See http://www.rhul.ac.uk/aboutus/newsandevents/news/newsarticles/stressakeyfactorincausingbeecoloniestofail.aspx
Stress a key factor in causing bee colonies to fail
Extended periods of stress can cause bee colony failures, according to new research published today in the journal Ecology Letters.
Scientists from Royal Holloway have found that when bees are exposed to low levels of neonicotinoid pesticides – which do not directly kill bees – their behaviour changes and they stop working properly for their colonies. The results showed that exposure to pesticides at levels bees encounter in the field, has subtle impacts on individual bees, and can eventually make colonies fail.
This discovery provides an important breakthrough in identifying the reasons for the recent global decline of bees, a trend that has baffled many experts worldwide.
“One in three mouthfuls of our food depend on bee pollination,” said lead author, Dr John Bryden from the School of Biological Sciences at Royal Holloway. “By understanding the complex way in which colonies fail and die, we’ve made a crucial step in being able to link bee declines to pesticides and other factors, such as habitat loss and disease which can all contribute to colony failure.”

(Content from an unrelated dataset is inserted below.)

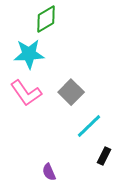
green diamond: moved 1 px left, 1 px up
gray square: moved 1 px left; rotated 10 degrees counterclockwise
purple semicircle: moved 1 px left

“Exposing bees to pesticides is a bit like adding more and more weight on someone’s shoulders. A person can keep walking normally under a bit of weight, but when it gets too much – they collapse. Similarly, bee colonies can keep growing when bees aren’t too stressed, but if stress levels get too high the colony will eventually fail,” added Dr Bryden.
“Our research provides important insights to the biology of pollinators,” said co-author Professor Vincent Jansen. “It is intriguing that the way in which bees work together is the key to their success, but could also contribute to their decline and colony failure.”
The research was funded as part of the £10 million ‘Insect Pollinators Initiative,’ set-up to understand the causes of pollinator declines and safeguard future pollination services.
“Pesticides can have a detrimental effect on bees at levels used in the field,” said co-author Dr Nigel Raine. “Our research will provide important evidence for policymakers. The way we test pesticides, the way we assess their impact on bees, and the way we manage pesticides can all be improved.”